[SELECTED EXCERPT — start]
October 10 2019 – the World Health Organization has deemed this day World Mental Health Day
“Your footstep on life’s journey leaves an imprint
no matter where you go.”
Life is challenging, and for some, the journey becomes too painful to continue. It is not uncommon for someone to know of a person (celebrities included) who have succumbed to suicidal thoughts or even suicide itself. I am not immune after losing a nephew (in-law) several years ago. It’s such a sad event to go through; words can’t describe the feeling of desolation the family feels when forced to say goodbye. Writing about mental health is hard, but I promised myself I would be honest in my writing and sharing. And a warning, this story may come as a shock to family and friends.
I had a downtime several years ago. I was depressed. Some traumas in my life left me with grief and isolation. I had my crying chair – that’s what I called it. Every day I’d sit in it and look out over our beautiful country acreage and cry until there was nothing left. After weeks, I’d give myself a time limit, and then I’d dry my tears, pick up my tissues, throw them away, and with a deep breath, become ready to get onto the business of living for the rest of the day – and carry on.
But the carrying on didn’t come until after one morning. I guess you could call it a defining moment in my depression. Overwrought, despair seeped into my bones, leaving me weary. I wondered what good I was to anyone. Who would even miss me? I also planned the deed – where I would go, what I would do, and how I would do it.
As I sat in my crying chair, absolutely desolate, it was like I entered another dimension. I sensed deceased loved ones and friends around me. The heavenly glow of Jesus sat at my feet, and he held his hands on my legs. Everyone surrounded me, patting my body, my shoulders, and my head – providing love, comfort, and support that became tangible to me, real in that moment. Raised Catholic, I am a firm believer in God, Jesus, Angels, Spirit, Heaven, etc., (I am spiritual.)
[SELECTED EXCERPT — finish]
[INFORMATION — start]
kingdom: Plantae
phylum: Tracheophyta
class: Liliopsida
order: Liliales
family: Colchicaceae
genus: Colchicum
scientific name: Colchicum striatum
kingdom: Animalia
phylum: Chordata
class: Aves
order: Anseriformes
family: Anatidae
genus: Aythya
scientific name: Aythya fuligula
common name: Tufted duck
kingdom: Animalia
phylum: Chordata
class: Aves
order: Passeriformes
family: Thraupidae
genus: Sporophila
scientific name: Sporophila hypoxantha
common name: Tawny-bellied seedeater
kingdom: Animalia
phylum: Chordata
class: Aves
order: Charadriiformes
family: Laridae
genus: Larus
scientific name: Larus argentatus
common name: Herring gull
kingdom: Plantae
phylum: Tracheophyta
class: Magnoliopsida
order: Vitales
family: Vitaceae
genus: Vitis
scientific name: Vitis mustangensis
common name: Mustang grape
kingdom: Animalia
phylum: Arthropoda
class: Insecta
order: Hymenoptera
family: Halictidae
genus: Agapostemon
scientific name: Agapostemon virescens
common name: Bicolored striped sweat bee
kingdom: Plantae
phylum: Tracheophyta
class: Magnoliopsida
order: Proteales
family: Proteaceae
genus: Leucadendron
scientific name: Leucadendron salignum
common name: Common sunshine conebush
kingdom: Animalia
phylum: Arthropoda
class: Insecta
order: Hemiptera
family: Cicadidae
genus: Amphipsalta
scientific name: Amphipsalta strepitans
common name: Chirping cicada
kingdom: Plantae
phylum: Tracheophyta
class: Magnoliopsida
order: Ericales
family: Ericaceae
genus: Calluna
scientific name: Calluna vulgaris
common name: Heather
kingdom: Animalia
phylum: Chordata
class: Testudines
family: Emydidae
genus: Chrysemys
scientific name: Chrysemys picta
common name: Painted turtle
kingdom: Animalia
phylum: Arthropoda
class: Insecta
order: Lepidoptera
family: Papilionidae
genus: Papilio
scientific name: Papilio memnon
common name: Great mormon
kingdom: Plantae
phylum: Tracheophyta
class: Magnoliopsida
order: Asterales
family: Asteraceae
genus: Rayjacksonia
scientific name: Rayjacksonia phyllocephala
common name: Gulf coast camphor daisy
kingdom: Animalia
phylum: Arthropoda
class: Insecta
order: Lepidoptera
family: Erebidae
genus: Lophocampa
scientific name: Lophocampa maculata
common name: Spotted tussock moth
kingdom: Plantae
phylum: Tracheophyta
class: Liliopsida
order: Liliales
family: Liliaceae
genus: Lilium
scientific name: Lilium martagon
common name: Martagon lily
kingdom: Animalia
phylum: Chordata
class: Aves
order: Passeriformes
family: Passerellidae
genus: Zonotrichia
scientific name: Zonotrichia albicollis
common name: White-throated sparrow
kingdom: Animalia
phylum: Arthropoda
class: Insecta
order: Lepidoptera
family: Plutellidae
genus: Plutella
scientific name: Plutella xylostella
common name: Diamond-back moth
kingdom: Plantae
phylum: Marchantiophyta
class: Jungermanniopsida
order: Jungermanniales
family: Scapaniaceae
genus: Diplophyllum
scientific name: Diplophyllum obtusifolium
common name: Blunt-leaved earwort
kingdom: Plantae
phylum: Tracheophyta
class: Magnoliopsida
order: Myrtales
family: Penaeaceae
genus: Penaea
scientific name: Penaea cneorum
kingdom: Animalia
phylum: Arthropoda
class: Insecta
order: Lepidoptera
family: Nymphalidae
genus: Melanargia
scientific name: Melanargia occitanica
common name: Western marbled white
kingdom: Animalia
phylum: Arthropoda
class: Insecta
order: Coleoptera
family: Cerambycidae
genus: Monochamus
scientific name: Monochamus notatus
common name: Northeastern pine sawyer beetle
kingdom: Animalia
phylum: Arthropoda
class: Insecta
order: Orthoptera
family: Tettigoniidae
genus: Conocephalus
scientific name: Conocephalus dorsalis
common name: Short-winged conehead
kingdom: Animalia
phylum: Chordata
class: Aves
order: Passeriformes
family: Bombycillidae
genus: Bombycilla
[INFORMATION — finish]
▸ WHAT TO PRODUCE: Extract the passage of the mental health essay from "But the carrying" up to and including "(I am spiritual.)". These rows have no connection to the mental health essay.

▸ ANSWER SECTION:
But the carrying on didn’t come until after one morning. I guess you could call it a defining moment in my depression. Overwrought, despair seeped into my bones, leaving me weary. I wondered what good I was to anyone. Who would even miss me? I also planned the deed – where I would go, what I would do, and how I would do it.
As I sat in my crying chair, absolutely desolate, it was like I entered another dimension. I sensed deceased loved ones and friends around me. The heavenly glow of Jesus sat at my feet, and he held his hands on my legs. Everyone surrounded me, patting my body, my shoulders, and my head – providing love, comfort, and support that became tangible to me, real in that moment. Raised Catholic, I am a firm believer in God, Jesus, Angels, Spirit, Heaven, etc., (I am spiritual.)